Back in February, MGM executive Scott Butera told USA Today that the product was “not fully functional, but it’s almost there.” He briefly explained the concept of the app for gambling purposes:

“What it will do, which is very important to us from a sports betting standpoint, is it will allow almost immediate transmission of data and what’s going on in an event to your mobile device, which will allow us to have play-by-play gambling, which is non-existent today.”

He’s right — there is nothing quite like this in the US sports betting market today.

Where’s the value, though?

Development aside, practical questions regarding the real-world use of the tech still linger.
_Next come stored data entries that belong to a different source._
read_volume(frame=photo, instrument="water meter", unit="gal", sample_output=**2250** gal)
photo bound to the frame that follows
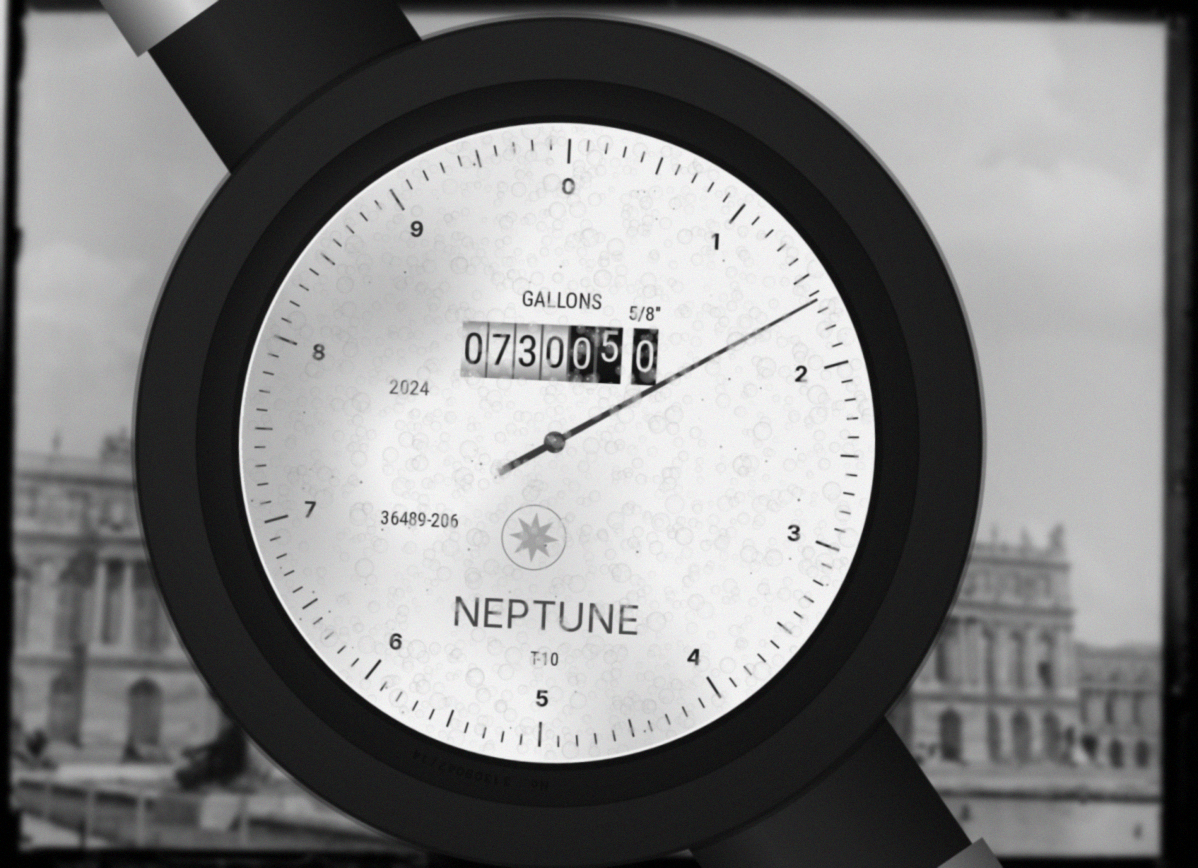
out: **730051.6** gal
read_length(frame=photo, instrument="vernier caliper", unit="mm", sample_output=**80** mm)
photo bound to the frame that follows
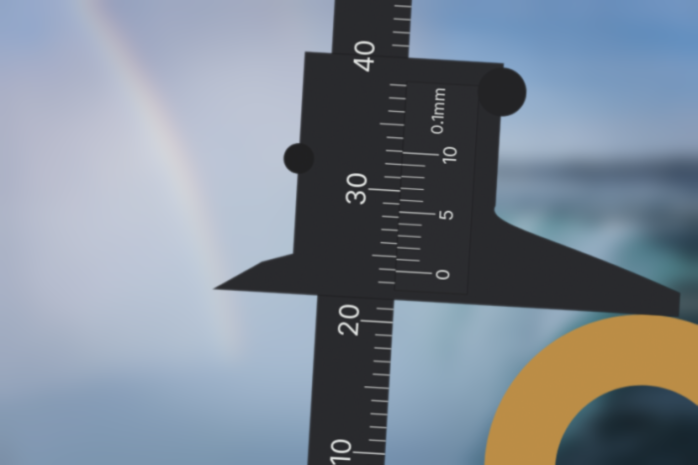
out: **23.9** mm
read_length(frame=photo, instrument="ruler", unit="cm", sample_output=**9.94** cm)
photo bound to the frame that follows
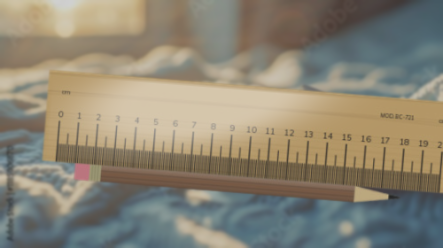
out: **17** cm
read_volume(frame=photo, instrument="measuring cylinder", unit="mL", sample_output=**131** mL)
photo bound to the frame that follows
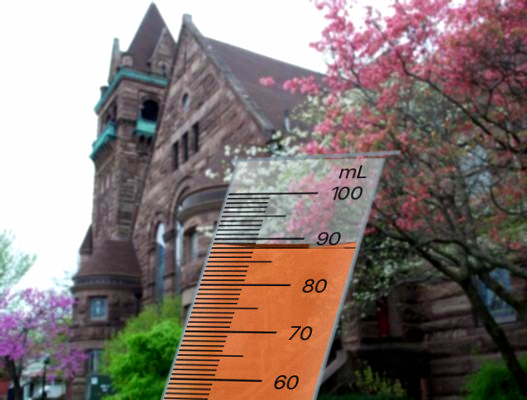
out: **88** mL
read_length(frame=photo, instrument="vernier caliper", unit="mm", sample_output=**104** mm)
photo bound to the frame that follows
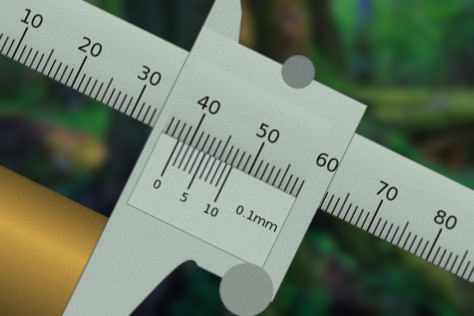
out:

Is this as transformative as investors hope?

Probably not, at least for the foreseeable future.

On-field tracking generally requires wearable devices, for starters, an intrusion that players’ associations do not support. Biometrics are likely off the table entirely amid overarching personal health and data privacy issues.

A niche market for next-play betting

Some industry analysts, including Chris Grove of Eilers & Krejcik, acknowledge the value of fast data with a few caveats.

“We think next-play betting is likely to remain a niche activity,” Grove said, “even given advances in technology. Where data-rich leagues like the AAF are likely to see more activity is in forms of betting that draw heavily on data, but have a longer action window.”

It’s similarly unclear whether other leagues would throw their weight behind such technology. While opening up to sports betting in a general sense, some commissioners remain concerned about losing engagement to in-game betting.

There’s nothing proprietary about betting on a single play, but latency and demand continue to act as barriers to such granular forms of betting in fast-paced sports. Time will tell whether or not AAF managed to create a workable solution for MGM before it fell apart.